Chronic pain in patients with RA or OA leads to important physical distress as well as to the loss of patients’ autonomy and quality of life. Weight bearing activities are the main source of severe pain episodes in people suffering from arthritis [94, 95]. In addition, it is clinically demonstrated that most pharmacological agents relieve pain at rest while being less effective on movement-evoked pain [96]. Here, we demonstrated that repeated i.t. injection of INCB3344 exerted tactile allodynia as previously observed in neuropathic, postoperative and cancer-induced bone pain models using anti-CCL2 antibodies and small molecule antagonists of CCR2 [15, 21, 97–103]. In contrast, inhibition of CCR2 using intraplantar or subcutaneous injection of the antagonist RS504393 was only effective in revering thermal hyperalgesia in CFA inflamed mice [79]. Importantly, this decrease in mechanical hypersensitivity was accompanied by a reduction in the ambulation-evoked pain behaviors in freely-moving CFA-treated rats.
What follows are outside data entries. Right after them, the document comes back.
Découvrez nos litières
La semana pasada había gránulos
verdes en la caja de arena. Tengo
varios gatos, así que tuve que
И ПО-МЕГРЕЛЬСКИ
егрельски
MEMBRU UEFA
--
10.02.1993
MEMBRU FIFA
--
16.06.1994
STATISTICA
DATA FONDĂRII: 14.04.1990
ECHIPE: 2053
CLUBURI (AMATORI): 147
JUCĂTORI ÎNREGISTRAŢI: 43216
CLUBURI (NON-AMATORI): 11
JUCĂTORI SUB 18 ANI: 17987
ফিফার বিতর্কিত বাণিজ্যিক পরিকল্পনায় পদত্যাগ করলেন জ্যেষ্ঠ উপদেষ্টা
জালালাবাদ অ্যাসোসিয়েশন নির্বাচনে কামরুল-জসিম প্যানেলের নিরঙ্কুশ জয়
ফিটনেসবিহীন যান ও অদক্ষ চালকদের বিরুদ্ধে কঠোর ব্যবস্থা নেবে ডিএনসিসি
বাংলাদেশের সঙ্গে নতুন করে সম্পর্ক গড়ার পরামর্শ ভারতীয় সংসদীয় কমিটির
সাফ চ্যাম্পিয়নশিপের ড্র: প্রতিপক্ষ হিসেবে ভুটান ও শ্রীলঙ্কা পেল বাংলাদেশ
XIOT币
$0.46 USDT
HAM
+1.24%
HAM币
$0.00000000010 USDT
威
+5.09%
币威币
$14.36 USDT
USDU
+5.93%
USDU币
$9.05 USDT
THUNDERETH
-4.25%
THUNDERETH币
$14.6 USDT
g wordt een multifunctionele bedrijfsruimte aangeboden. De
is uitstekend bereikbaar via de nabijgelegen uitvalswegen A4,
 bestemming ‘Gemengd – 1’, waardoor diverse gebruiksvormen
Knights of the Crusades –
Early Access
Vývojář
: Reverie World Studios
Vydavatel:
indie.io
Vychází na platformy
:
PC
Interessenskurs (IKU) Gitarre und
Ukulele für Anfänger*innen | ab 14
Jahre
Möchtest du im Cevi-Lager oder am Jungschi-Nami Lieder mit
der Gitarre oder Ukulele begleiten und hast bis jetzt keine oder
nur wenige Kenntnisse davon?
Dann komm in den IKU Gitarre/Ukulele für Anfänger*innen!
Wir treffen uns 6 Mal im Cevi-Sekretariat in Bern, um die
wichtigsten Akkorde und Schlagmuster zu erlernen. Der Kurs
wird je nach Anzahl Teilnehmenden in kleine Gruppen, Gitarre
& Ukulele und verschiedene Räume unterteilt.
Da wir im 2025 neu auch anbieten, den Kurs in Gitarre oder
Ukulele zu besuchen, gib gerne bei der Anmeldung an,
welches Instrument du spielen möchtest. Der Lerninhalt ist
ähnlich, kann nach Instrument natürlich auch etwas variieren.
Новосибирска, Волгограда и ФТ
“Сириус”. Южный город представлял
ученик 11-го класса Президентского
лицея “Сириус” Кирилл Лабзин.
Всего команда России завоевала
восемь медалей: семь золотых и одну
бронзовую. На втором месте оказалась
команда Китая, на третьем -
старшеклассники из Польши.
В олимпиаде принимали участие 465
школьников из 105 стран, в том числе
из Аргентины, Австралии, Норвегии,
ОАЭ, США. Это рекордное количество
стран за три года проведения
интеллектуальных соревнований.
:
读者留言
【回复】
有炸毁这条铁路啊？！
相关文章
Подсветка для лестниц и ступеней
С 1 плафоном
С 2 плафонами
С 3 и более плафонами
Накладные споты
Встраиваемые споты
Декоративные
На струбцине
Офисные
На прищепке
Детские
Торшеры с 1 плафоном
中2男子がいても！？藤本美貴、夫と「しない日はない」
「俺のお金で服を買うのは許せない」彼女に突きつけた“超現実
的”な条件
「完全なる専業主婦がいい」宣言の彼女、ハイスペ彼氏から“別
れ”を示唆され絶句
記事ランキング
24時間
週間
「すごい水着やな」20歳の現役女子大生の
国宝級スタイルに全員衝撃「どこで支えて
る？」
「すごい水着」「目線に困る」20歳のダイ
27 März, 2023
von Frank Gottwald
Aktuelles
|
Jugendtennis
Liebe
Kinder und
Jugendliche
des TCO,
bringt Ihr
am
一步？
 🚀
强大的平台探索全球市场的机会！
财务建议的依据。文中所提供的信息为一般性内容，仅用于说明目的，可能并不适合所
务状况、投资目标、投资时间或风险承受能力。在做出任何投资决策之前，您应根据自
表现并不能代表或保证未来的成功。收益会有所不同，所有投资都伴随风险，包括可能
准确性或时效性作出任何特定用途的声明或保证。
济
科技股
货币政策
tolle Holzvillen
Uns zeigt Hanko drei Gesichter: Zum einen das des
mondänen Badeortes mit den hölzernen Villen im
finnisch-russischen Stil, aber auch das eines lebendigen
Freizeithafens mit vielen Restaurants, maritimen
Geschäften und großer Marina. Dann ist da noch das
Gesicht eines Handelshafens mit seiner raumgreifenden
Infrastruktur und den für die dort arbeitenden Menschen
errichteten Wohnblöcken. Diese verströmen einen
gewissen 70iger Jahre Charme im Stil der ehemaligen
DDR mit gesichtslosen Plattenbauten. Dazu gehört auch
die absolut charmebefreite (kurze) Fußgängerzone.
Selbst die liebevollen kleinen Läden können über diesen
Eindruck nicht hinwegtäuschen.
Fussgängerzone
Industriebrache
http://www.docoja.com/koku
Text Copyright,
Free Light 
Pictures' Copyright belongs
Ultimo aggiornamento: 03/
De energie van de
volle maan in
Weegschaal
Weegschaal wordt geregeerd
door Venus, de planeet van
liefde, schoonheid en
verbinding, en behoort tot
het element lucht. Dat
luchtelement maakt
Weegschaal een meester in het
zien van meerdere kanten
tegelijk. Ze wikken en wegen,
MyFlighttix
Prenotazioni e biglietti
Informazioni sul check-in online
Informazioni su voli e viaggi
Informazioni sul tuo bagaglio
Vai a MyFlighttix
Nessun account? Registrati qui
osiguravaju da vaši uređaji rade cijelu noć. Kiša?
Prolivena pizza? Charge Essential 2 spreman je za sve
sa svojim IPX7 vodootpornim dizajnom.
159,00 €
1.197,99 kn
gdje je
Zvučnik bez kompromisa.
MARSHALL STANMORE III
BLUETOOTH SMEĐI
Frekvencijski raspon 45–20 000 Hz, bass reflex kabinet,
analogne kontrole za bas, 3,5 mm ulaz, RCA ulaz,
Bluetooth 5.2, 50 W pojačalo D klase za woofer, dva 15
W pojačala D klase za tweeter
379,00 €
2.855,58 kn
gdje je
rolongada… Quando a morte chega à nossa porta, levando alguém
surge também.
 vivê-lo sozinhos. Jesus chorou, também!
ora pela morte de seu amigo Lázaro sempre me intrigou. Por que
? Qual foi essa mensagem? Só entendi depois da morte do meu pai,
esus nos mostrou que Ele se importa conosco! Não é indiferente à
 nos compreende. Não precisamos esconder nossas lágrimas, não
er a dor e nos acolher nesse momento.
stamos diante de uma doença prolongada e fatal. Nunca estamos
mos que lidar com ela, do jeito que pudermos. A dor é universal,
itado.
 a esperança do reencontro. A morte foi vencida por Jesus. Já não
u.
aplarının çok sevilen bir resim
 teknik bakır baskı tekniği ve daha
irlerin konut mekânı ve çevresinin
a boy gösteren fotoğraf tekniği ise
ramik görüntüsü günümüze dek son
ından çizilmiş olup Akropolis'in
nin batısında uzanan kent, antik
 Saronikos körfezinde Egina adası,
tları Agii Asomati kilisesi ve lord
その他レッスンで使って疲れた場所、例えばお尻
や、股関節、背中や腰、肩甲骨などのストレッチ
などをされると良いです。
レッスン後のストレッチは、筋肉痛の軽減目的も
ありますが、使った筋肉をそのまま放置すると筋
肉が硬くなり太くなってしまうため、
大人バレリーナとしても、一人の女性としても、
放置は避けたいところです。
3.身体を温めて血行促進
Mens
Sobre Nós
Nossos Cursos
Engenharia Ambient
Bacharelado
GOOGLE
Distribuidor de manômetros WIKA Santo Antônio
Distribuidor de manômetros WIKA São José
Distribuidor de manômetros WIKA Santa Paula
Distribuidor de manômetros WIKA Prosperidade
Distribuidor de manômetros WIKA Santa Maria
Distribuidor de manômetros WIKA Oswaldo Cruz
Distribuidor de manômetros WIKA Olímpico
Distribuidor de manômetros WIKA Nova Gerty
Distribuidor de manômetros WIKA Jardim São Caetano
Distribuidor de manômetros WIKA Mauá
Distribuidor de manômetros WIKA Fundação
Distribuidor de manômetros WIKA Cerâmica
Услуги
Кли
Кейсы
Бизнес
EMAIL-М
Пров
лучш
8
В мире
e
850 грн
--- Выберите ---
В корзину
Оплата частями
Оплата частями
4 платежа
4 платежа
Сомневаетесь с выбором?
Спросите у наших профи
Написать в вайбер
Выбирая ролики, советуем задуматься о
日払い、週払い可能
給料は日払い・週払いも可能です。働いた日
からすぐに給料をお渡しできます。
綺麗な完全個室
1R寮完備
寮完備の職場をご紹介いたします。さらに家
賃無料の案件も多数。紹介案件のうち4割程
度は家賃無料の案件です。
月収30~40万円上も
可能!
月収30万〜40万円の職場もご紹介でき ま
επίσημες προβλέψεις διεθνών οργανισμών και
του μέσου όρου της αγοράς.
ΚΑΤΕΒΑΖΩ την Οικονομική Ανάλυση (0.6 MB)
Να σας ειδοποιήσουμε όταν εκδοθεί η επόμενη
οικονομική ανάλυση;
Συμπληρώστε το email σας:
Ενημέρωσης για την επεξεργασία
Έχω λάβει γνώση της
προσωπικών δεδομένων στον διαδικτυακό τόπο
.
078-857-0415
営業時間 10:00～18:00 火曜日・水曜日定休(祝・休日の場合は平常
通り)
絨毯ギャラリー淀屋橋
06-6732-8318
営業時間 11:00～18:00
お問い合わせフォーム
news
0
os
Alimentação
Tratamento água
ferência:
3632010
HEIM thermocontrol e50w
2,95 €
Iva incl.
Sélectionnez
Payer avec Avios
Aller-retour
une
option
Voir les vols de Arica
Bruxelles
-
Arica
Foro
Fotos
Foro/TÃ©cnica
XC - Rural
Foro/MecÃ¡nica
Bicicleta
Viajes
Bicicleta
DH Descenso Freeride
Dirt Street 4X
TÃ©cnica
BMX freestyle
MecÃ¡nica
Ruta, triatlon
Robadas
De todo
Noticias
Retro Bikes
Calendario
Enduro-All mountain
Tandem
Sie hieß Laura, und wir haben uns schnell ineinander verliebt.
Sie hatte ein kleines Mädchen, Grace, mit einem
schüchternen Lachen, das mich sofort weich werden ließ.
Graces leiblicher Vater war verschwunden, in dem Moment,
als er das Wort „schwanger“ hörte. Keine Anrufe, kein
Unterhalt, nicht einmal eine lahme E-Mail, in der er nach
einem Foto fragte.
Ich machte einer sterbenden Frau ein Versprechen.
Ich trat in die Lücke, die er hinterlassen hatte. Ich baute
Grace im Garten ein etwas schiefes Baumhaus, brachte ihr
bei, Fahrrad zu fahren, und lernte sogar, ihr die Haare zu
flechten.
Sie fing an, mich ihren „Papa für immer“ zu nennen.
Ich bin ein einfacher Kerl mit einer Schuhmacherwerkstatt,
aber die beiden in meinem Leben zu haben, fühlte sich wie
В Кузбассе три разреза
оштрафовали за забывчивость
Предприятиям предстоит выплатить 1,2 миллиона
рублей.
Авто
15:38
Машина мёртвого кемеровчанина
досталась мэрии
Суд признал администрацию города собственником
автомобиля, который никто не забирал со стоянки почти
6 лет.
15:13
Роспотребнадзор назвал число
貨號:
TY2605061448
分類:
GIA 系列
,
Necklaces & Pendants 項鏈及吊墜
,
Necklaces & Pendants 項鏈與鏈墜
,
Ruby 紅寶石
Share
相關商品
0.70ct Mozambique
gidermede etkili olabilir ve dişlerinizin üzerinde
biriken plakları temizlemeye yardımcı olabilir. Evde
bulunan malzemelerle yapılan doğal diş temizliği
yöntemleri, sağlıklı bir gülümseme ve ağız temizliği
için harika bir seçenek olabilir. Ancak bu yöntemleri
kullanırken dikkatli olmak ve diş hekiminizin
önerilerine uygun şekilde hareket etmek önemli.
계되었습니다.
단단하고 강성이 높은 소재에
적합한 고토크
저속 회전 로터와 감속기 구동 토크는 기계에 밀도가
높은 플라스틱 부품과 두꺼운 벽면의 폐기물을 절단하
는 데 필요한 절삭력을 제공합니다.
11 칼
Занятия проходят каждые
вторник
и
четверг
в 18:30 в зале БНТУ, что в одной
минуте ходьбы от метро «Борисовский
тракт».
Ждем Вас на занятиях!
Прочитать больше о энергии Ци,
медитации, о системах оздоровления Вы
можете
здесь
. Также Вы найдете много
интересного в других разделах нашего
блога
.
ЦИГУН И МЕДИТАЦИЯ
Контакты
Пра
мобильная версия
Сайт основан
Indeed, in line with clinical reports, CFA-induced paw inflammation generated an important load redistribution on the contralateral non-injured limb. Following repeated administration with INCB3344, we observed a partial recovery of the weight borne on the ipsilateral limb. This reversal in pain-induced weight redistribution was of a similar extent than the reversal in stimulus-evoked mechanical allodynia. Interestingly, Longobardi et al. recently showed that systemic blockade of CCR2 by RS504393 improved the weight redistribution in a murine model of injured-induced OA (i.e. destabilization of medial meniscus; DMM) [104]. Likewise, mice invalidated either for CCL2 or CCR2 exhibited less pain-related behaviors post-DMM [105].